Intended for healthcare professionals

Letters

Cutaneous T cell lymphomas

BMJ 1994; 308 doi: https://doi.org/10.1136/bmj.308.6939.1303a (Published 14 May 1994) Cite this as: BMJ 1994;308:1303
  1. N Smith,
  2. M Spittle
  1. Skin Tumour Unit, St John's Institute of Dermatology, St Thomas's Hospital, London SE1 7EH.

    EDITOR, - We were disappointed by the slightly negative emphasis of Paul A Bunn Jr's editorial on cutaneous T cell lymphomas.1 Understanding of the whole range of cutaneous T cell lymphomas and their management has progressed considerably in recent years, and it is now clear that there are many variants of primary cutaneous T cell lymphoma with differences in clinical behaviour and prognosis.

    We disagree with Bunn's comment that “systematic dissemination is an early feature of all types of lymphomas.” In the experience of our skin tumour unit many cases of unequivocal mycosis fungoides have a benign course, and only the minority rapidly progress to systemic disease. Most patients can be maintained on photochemotherapy (treatment with psoralens and ultraviolet A) for long periods and do not need topical nitrogen mustard. The challenge is to try to determine which of the patients who present with early stage disease are likely to have an unfavourable prognosis.

    We applaud Bunn's desire for increased numbers of controlled clinical trials. The European Organisation for Research and Treatment of Cancer's Cutaneous Lymphoma Project Group, of which there are histopathological and clinical sections, has been active in the past few years.

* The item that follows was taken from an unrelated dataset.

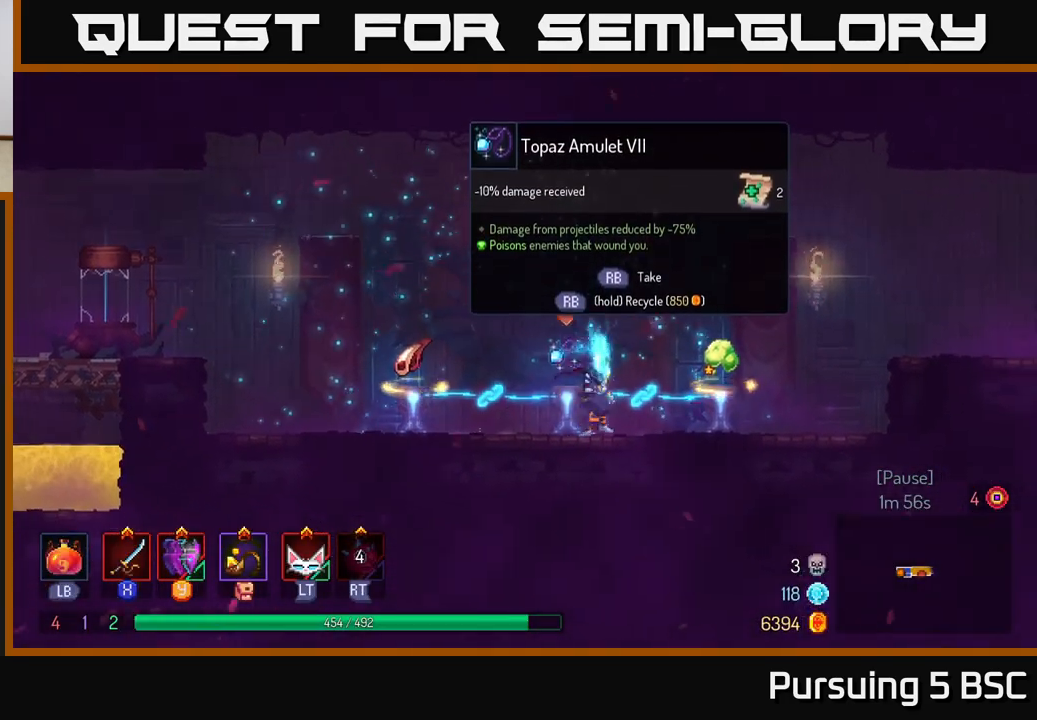
{"buttons": [], "left_stick": "center", "right_stick": "center", "events": [[117, "left_stick", "center"], [317, "R1", "down"], [400, "R1", "up"]]}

A register of cutaneous lymphomas has been set up, and data from over 20 European centres are being accumulated long term. Every clinician who contributes cases has access to the computerised data from other centres. The group is already carrying out clinical trials in mycosis fungoides, an example being a study of whether alfa-2a interferon can prolong remission that has been induced by other modalities such as psoralens and ultraviolet A. In our unit most patients with mycosis fungoides of patch and plaque stage find that their symptoms are well controlled with a combination of photochemotherapy and orthovoltage radiotherapy to individual thick cutaneous lesions.

    Finally, we were disappointed that Bunn did not mention photopheresis. Since the original paper reporting encouraging results in a multicentre study was published2 there has been wide experience in Europe with this technique. Although the results from many centres are not as good as those originally reported, clearly photopheresis has a useful role in the management of some forms of cutaneous T cell lymphoma, particularly erythrodermic cutaneous T cell lymphoma and the Sezary syndrome.3,4 These variants of cutaneous T cell lymphoma can be particularly aggressive, and there is no reliably effective alternative treatment.

    The recent founding of the International Society for the Study of Cutaneous Lymphomas, which has a large proportion of members from Europe, should permit important research and carefully controlled clinical trials in this challenging group of disorders.